Biz ulus olarak işletme kurmakta ve yaşatmakta pek usta sayılmayız. Ülkemizdeki en eski işletmenin Cumhuriyet ile yaşıt olması bunu gösterir. Eski işletmelerimiz de yurt içindeki azınlıkların kurduğu ithalata dayanan işletmelerdir. Bu durum bizdeki girişimci insan kıtlığından da kaynaklanır.

Girişimci insan kıtlığından. Çünkü Türkler ya asker, ya da çoban ve çiftçi. Ticarete ve üretime el atan pek yok.

Cumhuriyet birçok işletme kurdu. Şeker, tütün ve basma fabrikaları, madenleri işleyen, deri ve cam sanayi fabrikaları gibi fabrikalar. Bunlar yakın zamanlara kadar Kamu İktisadi Teşebbüsleri (KİT) adı altında üretim yaptılar. Bir süre sonra hükümetler buraları arpalık olarak kullandı. Burayı yandaş işçi ve memurlarla doldurdu. Partizan işçi ve memurlar buradaki yönetimin genlerini bozdu. Kârlılık bitti ve bütçe için karadelikler oluştu. Tabii sadece fabrikaların sağlığı bozuldu sanmayınız. Belediyeler, PTT, DSİ, Köy Hizmetleri gibi bütün kamu kurum ve kuruluşları da bu bozulmadan nasibini aldı. Yani elleri kalkındıran demokrasi bizde genetiğiyle oyanmış ürün gibi toplumsal yapıyı delik deşik etti.

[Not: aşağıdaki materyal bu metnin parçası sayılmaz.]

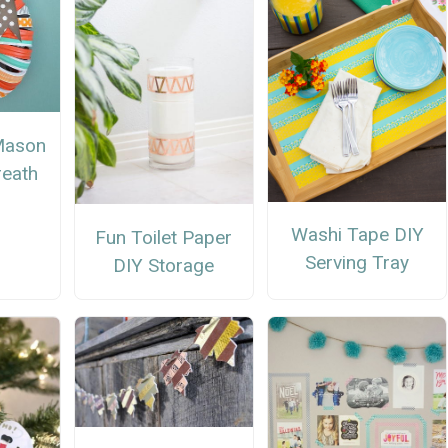
Mason
reath
Washi Tape DIY
Fun Toilet Paper
Serving Tray
DIY Storage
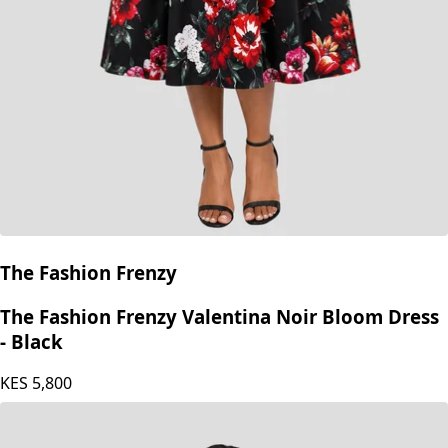
The Fashion Frenzy
The Fashion Frenzy Valentina Noir Bloom Dress
- Black
KES
5,800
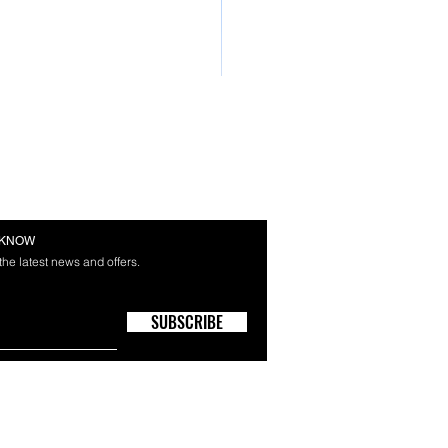
E KNOW
 the latest news and offers.
SUBSCRIBE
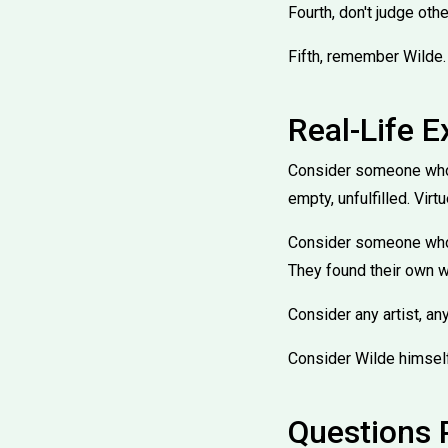
Fourth, don't judge oth
Fifth, remember Wilde. 
Real-Life 
Consider someone who f
empty, unfulfilled. Virt
Consider someone who t
They found their own w
Consider any artist, any
Consider Wilde himself.
Questions 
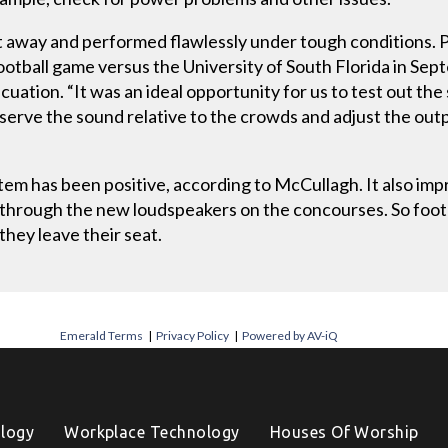
t away and performed flawlessly under tough conditions.
otball game versus the University of South Florida in Septe
ation. “It was an ideal opportunity for us to test out th
serve the sound relative to the crowds and adjust the outpu
em has been positive, according to McCullagh. It also im
 through the new loudspeakers on the concourses. So foo
hey leave their seat.
Emerald Terms
|
Privacy Policy
|
Powered by AV-iQ
logy
Workplace Technology
Houses Of Worship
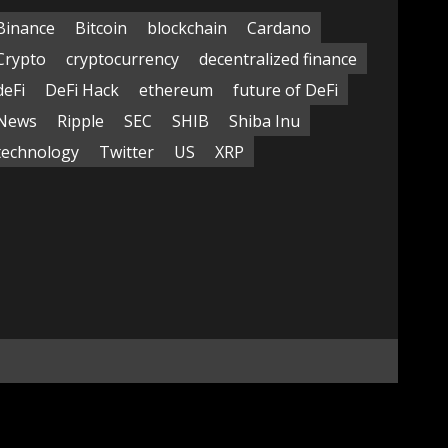
Binance
Bitcoin
blockchain
Cardano
Crypto
cryptocurrency
decentralized finance
deFi
DeFi Hack
ethereum
future of DeFi
News
Ripple
SEC
SHIB
Shiba Inu
technology
Twitter
US
XRP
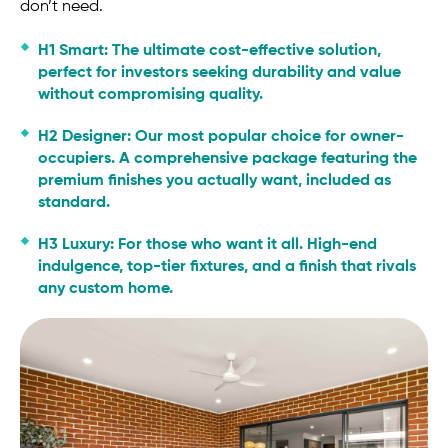
don’t need.
H1 Smart:
The ultimate cost-effective solution,
perfect for investors seeking durability and value
without compromising quality.
H2 Designer:
Our most popular choice for owner-
occupiers. A comprehensive package featuring the
premium finishes you actually want, included as
standard.
H3 Luxury:
For those who want it all. High-end
indulgence, top-tier fixtures, and a finish that rivals
any custom home.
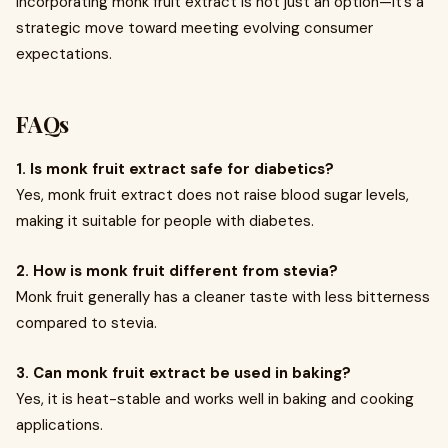
incorporating monk fruit extract is not just an option—it’s a
strategic move toward meeting evolving consumer
expectations.
FAQs
1. Is monk fruit extract safe for diabetics?
Yes, monk fruit extract does not raise blood sugar levels,
making it suitable for people with diabetes.
2. How is monk fruit different from stevia?
Monk fruit generally has a cleaner taste with less bitterness
compared to stevia.
3. Can monk fruit extract be used in baking?
Yes, it is heat-stable and works well in baking and cooking
applications.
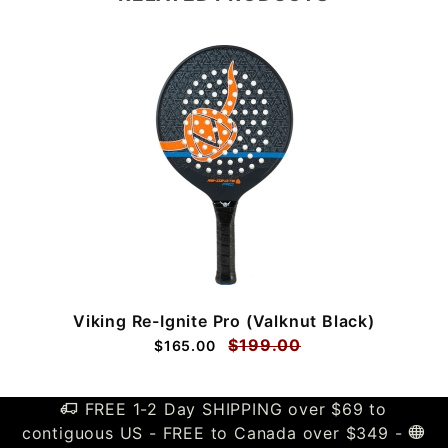
Viking Re-Ignite Pro (Valknut Black)
$199.00
$165.00
FREE 1-2 Day SHIPPING over $69 to
contiguous US - FREE to Canada over $349 -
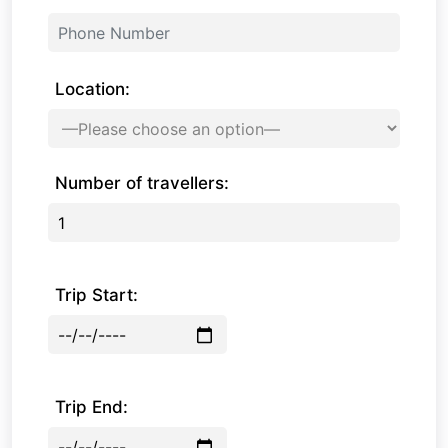
Location:
Number of travellers:
Trip Start:
Trip End:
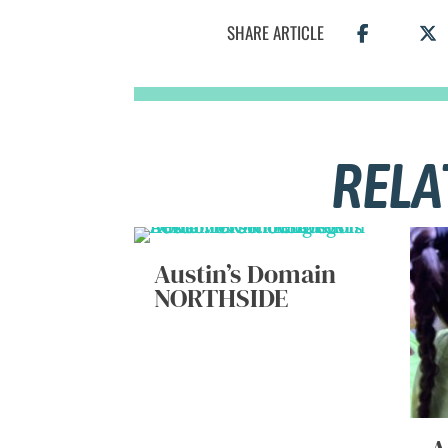
SHARE ARTICLE
RELA
Austin’s Domain
NORTHSIDE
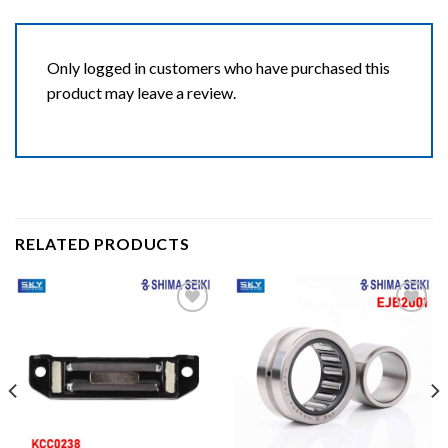
Only logged in customers who have purchased this
product may leave a review.
RELATED PRODUCTS
Add to wishlist
Add to wishlist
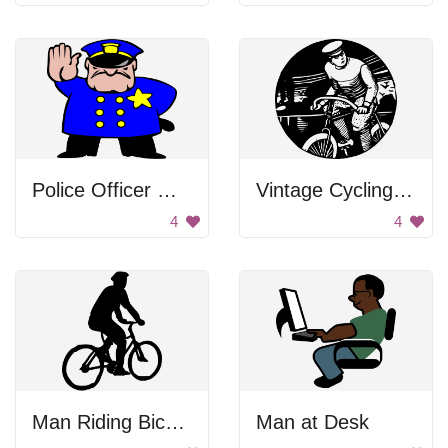
Police Officer Waving
Vintage Cycling Icon
4
4
Man Riding Bicycle
Man at Desk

1980 yılından sonra bir özelleştirme furyası başladı. Bu çerçevede Cumhuriyet döneminde insanımızın dişinden tırnağından arttırarak kurduğu fabrikalar yok pahasına özelleştirildi. Biz resmin bütününü göremediğimiz için her şey gül gülistan sanıyoruz. Ama son 60 yıldaki ekonomik bozulmaların kaynağı işletmelerin iyileştirilmesi yerine satılıp savılmasıdır. Sözgelimi biz 15 yaşlarındayken Silifke Taşucu’na bir kağıt fabrikası kuruldu. Oradaki insanlara iş alanı açıldı. Ta Antalya gibi yerden orman ürünleri buraya gidiyor, işleniyor ve katma değer yaratıyordu. Sonra ne olduysa oldu hükümetlerden biri bu fabrikayı özelleştirmeye karar verdi. Binlerce dönüm arazi, kapalı alan, iş makineleri… yok pahasına gitti. Özelleştirmeden satın alan şirket de bir üretim yaptı sanmayınız. Arazisinin üzerine yattı. Makineleri belki de hurda fiyatına sattı. Hiçbir şey yapmadan bugüne kadar geldi. Şeker fabrikaları için durum farklı oldu sanmayınız. Bunların hepsi de siyasi ayak oyunları ile ahbap çavuş ilişkileri ile ortaya çıktı.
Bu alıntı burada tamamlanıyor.